• Question: How many stars are re-born after they die and fall out of te sky? How long do they take to "come-back or grow"?

    Asked by howyilms1 to Adam, Catherine, Karen, Leila, Nazim on 15 Mar 2012.
    • Photo: Adam Stevens

      Adam Stevens answered on 15 Mar 2012:


      Stars don’t fall out of the sky – they either explode, collapse, turn into black holes or just fizzle out.

      Only the ones that explode can go on to form other stars, but that process would take billions of years.

    • Photo: Leila Battison

      Leila Battison answered on 15 Mar 2012:


      Only the stars that explode into supernovas can go on to make new stars. When they explode, all the atoms that made them up get scattered into a huge cloud of gas and dust, and then over a long time, gravity attracts particle to one another, and slowly you can build up enough to make a new star.

      The ‘sword’ hanging down from Orion’s belt is actually a big cloud of gas where new stars are forming right now. The whole process can take millions of years.

    • Photo: Karen Masters

      Karen Masters answered on 19 Mar 2012:


      We call “shooting stars” that because they sometimes look like stars falling out of the sky, but really they’re very different things. “Shooting stars” are meteorites – tiny particles of dust or rock burning up in our atmosphere.
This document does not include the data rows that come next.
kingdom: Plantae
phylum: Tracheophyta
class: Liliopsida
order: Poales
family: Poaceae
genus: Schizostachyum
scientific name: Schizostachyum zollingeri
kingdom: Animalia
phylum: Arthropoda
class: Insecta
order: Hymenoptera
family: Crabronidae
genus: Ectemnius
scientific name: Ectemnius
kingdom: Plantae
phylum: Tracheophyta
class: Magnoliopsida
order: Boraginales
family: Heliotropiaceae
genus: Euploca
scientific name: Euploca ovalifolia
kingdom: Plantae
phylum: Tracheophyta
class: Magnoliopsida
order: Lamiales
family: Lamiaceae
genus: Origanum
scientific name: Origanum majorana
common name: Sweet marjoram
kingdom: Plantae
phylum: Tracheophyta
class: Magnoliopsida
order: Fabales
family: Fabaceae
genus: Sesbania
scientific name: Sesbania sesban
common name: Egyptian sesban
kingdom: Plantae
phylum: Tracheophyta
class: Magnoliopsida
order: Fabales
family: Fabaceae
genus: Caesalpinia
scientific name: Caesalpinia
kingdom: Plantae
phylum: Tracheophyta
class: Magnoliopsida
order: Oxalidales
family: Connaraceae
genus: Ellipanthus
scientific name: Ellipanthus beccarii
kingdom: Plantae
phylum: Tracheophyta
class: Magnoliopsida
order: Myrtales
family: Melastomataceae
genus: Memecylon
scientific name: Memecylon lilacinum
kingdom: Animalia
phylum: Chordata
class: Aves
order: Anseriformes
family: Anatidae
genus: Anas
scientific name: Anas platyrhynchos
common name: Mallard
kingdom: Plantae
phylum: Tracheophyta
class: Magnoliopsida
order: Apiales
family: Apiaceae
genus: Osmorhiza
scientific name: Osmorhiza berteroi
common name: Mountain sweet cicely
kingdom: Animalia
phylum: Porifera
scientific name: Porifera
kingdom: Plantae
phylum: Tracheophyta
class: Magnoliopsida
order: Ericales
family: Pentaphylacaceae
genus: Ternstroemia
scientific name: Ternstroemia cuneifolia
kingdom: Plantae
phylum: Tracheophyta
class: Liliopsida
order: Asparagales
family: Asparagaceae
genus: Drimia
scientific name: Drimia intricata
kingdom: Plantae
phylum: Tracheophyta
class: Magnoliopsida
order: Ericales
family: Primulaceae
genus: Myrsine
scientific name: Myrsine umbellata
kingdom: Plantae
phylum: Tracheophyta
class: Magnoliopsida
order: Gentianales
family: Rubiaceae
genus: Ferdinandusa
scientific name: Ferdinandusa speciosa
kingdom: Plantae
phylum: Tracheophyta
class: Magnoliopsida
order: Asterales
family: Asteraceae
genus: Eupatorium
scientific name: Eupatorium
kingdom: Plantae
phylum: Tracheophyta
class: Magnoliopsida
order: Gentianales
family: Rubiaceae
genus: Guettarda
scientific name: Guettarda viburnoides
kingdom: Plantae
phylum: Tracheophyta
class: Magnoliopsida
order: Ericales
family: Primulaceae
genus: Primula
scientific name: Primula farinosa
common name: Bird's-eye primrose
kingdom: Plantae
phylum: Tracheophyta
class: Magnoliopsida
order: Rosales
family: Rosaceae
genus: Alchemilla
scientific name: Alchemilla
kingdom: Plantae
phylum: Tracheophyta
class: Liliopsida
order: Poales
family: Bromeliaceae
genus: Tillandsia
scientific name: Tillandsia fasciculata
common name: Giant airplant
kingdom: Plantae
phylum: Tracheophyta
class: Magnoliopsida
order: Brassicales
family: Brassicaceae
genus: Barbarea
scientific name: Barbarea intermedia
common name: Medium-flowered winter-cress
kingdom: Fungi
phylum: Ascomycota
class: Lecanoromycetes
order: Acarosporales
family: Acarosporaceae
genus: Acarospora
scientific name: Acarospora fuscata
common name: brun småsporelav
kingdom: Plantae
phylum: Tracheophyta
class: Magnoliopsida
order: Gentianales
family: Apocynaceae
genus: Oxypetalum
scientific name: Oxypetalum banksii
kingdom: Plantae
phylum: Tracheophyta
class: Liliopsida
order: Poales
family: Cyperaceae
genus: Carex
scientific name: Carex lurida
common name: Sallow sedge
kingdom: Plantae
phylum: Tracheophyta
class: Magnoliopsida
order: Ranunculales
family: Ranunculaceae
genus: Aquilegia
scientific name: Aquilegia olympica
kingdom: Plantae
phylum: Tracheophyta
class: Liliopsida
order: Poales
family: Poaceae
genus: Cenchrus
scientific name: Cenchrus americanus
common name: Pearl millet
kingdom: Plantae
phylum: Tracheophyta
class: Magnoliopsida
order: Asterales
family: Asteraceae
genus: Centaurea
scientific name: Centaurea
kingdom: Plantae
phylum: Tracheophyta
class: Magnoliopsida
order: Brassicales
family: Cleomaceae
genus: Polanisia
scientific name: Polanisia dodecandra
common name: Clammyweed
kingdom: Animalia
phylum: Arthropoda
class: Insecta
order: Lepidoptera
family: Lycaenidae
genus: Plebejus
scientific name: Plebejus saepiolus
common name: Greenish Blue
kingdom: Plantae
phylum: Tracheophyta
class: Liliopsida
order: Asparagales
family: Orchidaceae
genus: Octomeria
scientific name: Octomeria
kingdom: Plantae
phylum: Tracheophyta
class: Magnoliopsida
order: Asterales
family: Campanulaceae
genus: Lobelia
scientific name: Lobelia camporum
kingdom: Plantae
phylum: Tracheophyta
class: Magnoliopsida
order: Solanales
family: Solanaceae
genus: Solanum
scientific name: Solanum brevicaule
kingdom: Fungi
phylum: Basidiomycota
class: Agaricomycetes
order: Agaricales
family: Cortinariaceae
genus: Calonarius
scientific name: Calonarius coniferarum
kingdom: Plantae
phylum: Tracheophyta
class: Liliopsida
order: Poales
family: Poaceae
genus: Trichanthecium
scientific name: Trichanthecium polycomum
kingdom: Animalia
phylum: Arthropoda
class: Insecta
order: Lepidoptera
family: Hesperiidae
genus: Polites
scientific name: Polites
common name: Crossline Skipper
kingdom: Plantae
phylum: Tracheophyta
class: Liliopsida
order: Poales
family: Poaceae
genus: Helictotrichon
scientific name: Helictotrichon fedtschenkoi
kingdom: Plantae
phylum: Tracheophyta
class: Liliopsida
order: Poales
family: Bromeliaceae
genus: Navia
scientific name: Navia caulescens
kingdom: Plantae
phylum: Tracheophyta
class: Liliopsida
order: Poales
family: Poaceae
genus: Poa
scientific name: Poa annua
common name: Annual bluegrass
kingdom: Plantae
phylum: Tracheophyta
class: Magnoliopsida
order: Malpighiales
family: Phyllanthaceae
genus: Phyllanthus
The stars are much much bigger and much much further away.

      For both things though life is a one way process. Once the shooting star has burned up it’s gone. And once a star dies it’s dead – although some of them have very long lives as “stellar remnmants” like white dwarfs, neutron stars or black holes.

    • Photo: Nazim Bharmal

      Nazim Bharmal answered on 21 Mar 2012:


      Stars aren’t strictly re-born: they can die, explode, and produce material to make another star, often smaller I would expect than the one that exploded.

      To get a new star from an exploded one would take at least 100 million years, I’d guess. Actually, I’m not sure how long our Sun took to be formed turns out that it could be as quick as 30 million years for a Sun-sized star to start contracting, form a protostar, and then begin nuclear reactions that keep it from contracting anymore and turn into a proper star.

      In context, 30 million years ago on Earth, life wasn’t that different from now. So 30 million years is quite quick.